If you fav'd it, and it's gone, then the user deleted it.  If you don't remember who it was, you might try going to the Browse page and using the filters to narrow it down to 'vore' and just try poking around in the hopes that you either find it re-uploaded or recognize the artist.  And you'll probably run across something else that you like while you're at it.


----------



## E-mannor (Aug 22, 2008)

if you get desperate you can try fchan... but things you see cannot be unseen... be forewarned!


----------



## Draco_2k (Aug 22, 2008)

I can't believe I'm doing this.

http://www.furaffinity.net/view/837156/

But the animation is really great, even if the subject matter may be a bit unsetting.


----------



## makmakmob (Aug 22, 2008)

I hope these porn searches don't become a trend here. There's been quite a few now.


----------



## Draco_2k (Aug 22, 2008)

makmakmob said:


> I hope these porn searches don't become a trend here. There's been quite a few now.

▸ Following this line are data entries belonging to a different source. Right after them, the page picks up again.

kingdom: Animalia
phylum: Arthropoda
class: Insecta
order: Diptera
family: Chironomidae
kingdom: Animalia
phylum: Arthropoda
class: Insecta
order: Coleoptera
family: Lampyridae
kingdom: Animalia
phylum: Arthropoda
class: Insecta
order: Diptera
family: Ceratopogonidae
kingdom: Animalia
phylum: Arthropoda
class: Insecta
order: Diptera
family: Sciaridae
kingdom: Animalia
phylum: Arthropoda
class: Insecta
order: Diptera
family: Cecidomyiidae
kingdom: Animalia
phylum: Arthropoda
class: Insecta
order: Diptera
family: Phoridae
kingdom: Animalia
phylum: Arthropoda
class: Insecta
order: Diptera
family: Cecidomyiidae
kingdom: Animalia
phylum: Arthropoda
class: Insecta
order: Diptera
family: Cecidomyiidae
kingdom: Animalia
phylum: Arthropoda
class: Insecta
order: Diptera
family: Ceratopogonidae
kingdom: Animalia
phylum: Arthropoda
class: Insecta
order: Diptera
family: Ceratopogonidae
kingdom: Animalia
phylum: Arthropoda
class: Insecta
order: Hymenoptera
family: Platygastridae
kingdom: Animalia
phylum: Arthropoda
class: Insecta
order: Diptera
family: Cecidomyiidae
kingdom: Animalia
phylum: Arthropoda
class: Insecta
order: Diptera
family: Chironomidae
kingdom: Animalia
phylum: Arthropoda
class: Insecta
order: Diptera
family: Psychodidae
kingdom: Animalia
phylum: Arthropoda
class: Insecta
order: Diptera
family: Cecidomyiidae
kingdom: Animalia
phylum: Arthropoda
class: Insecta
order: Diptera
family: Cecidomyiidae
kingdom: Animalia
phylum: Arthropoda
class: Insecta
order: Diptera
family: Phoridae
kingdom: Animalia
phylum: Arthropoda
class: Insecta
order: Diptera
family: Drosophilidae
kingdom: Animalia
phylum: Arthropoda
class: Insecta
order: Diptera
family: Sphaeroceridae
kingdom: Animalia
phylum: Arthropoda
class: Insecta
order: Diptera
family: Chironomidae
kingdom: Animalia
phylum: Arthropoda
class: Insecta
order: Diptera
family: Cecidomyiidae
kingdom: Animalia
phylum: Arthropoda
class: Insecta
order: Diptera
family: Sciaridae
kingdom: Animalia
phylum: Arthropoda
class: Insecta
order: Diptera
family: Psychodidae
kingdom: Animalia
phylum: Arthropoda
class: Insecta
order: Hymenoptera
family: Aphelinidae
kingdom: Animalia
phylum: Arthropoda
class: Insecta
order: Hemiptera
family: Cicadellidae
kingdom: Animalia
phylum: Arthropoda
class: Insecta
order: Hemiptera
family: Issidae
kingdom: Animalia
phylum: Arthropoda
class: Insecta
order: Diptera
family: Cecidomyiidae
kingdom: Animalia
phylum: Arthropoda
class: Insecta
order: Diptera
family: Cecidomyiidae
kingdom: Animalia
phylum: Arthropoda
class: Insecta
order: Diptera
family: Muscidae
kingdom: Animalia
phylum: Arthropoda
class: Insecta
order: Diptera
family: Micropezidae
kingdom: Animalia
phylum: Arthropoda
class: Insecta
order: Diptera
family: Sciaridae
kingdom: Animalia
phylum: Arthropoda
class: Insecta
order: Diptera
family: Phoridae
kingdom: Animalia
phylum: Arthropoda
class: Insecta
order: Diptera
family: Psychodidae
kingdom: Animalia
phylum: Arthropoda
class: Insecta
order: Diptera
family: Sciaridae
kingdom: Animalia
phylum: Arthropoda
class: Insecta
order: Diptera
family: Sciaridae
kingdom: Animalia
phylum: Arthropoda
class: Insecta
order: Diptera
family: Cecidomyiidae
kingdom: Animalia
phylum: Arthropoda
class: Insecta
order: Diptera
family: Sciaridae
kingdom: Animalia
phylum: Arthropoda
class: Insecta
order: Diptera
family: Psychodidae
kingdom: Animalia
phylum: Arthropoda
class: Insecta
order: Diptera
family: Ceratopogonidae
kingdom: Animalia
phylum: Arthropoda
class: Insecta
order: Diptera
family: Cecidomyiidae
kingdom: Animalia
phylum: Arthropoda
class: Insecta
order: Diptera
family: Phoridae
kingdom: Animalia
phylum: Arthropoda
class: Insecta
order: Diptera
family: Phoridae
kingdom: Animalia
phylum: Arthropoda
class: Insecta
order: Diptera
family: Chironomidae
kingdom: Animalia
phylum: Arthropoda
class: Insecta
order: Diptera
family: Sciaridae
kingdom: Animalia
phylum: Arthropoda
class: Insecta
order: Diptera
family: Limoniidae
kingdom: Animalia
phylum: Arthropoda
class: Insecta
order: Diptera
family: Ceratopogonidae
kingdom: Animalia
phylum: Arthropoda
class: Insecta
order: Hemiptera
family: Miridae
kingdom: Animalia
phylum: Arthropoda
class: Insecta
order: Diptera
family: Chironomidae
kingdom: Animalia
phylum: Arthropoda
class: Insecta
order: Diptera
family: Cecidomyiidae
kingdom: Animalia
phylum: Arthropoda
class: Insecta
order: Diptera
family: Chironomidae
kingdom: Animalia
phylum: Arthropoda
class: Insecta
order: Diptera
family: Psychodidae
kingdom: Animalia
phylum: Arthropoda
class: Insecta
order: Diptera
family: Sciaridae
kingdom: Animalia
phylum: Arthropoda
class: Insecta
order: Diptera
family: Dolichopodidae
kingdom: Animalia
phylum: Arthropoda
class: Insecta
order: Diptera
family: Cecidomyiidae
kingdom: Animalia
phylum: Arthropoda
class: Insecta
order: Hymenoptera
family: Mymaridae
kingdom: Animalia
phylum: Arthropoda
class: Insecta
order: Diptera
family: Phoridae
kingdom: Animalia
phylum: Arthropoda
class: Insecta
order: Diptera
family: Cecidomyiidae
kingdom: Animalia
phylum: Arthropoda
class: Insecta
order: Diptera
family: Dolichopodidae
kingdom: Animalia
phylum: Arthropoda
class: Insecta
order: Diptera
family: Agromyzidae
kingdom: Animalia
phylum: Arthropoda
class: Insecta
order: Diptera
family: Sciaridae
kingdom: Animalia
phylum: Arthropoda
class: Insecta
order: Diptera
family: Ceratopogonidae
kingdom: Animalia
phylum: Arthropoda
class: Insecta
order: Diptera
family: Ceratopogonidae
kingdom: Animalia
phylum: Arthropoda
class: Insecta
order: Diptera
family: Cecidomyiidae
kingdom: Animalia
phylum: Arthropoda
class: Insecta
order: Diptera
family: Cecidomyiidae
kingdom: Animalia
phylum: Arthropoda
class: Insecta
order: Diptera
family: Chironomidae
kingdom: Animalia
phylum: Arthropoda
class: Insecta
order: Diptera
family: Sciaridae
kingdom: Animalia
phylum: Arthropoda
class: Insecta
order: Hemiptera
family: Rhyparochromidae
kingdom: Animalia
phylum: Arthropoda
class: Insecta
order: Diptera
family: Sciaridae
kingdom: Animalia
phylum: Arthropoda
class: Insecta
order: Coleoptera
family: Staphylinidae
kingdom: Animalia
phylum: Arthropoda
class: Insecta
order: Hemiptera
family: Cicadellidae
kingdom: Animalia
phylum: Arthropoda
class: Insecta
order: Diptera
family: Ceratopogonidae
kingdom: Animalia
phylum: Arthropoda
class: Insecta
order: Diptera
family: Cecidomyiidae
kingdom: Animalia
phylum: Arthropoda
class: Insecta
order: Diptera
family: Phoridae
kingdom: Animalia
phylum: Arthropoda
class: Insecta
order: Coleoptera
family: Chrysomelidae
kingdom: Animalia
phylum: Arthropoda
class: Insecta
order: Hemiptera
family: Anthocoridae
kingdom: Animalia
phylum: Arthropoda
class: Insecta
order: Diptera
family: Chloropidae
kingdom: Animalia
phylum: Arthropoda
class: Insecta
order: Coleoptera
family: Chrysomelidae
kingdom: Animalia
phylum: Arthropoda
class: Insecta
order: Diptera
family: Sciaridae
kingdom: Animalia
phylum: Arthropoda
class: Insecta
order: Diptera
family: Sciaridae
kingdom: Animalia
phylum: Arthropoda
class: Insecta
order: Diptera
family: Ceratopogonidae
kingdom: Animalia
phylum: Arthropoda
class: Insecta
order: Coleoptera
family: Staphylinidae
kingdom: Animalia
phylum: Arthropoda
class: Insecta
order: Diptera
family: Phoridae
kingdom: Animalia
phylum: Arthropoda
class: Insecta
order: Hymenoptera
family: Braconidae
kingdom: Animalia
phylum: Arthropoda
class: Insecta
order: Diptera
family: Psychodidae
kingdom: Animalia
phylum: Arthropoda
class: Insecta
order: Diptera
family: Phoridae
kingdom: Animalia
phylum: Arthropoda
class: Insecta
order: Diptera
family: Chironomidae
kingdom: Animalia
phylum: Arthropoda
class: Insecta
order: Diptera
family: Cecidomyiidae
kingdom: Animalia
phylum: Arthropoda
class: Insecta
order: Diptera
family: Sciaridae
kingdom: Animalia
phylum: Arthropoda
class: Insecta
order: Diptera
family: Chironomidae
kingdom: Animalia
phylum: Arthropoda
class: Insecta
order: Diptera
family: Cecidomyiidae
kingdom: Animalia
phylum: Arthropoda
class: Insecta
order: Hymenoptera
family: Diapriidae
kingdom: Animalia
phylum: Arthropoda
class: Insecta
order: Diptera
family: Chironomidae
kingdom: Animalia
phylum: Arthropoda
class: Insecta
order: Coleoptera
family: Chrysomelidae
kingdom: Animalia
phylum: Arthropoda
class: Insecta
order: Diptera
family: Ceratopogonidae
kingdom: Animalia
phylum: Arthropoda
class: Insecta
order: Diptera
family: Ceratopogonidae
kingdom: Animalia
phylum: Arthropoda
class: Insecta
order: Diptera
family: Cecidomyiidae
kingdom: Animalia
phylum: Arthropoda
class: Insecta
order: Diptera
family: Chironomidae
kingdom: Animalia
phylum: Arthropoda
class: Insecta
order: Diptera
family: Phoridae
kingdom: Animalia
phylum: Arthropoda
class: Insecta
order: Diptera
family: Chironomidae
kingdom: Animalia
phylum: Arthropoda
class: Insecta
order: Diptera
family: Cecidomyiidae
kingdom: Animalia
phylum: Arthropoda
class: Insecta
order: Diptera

Well, at least someone asked politely, intelligently, and didn't mention it's actually porn...

Huh. I actually forgot it was *that* kind of flick.


----------



## Tagwyn (Aug 22, 2008)

E-mannor said:


> if you get desperate you can try fchan... but things you see cannot be unseen... be forewarned!


 

Oh, come now you bugger!  Don't go round giving out advice such as that!  Only the brave few can come back from that bloody place still sane, wot wot!


----------



## FeatherTalon (Aug 22, 2008)

Tagwyn said:


> Oh, come now you bugger!  Don't go round giving out advice such as that!  Only the brave few can come back from that bloody place still sane, wot wot!



And if you weren't sane to begin with...?


----------



## Tagwyn (Aug 22, 2008)

FeatherTalon said:


> And if you weren't sane to begin with...?


 

I would recommend not going there 'nyways.  You'll dearly wish you hadn't.


----------



## ToeClaws (Aug 22, 2008)

Draco_2k said:


> Well, at least someone asked politely, intelligently, and didn't mention it's actually porn...
> 
> Huh. I actually forgot it was *that* kind of flick.



Riiiight...

And though vore isn't really my thing, that was very well done.  Art is hard enough as it is, but I couldn't imagine trying to animate it.


----------



## makmakmob (Aug 22, 2008)

Draco_2k said:


> Well, at least someone asked politely, intelligently, and didn't mention it's actually porn...
> 
> Huh. I actually forgot it was *that* kind of flick.



Fair enough.


----------



## BethanyAngelstar (Jan 12, 2011)

It had actually been this particular animation I had been looking for. 

http://www.furaffinity.net/view/1383644/

Not the other one that I couldn't see because of the mature filter. I don't watch that sort of stuff at all.


----------



## foxmusk (Jan 12, 2011)

i will admit that slate's animations are REALLY well done...


----------



## Smelge (Jan 12, 2011)

BethanyAngelstar said:


> It had actually been this particular animation I had been looking for.
> 
> http://www.furaffinity.net/view/1383644/


 
What the fuck?

That's a flash?

It's pretty jerky, and the lines are horribly rough. You could do better than that in photoshop using the animation bar. Whoever made that has taken Flash and ignored all the decent things you can do with it to make a sub-par bit of animation. Also, thechnicaly when it bit down, the legs should have dropped off, and it would move more while swallowing. And it wouldn't use such a shallow angle for the swallowing either. It would put it's head right back.


----------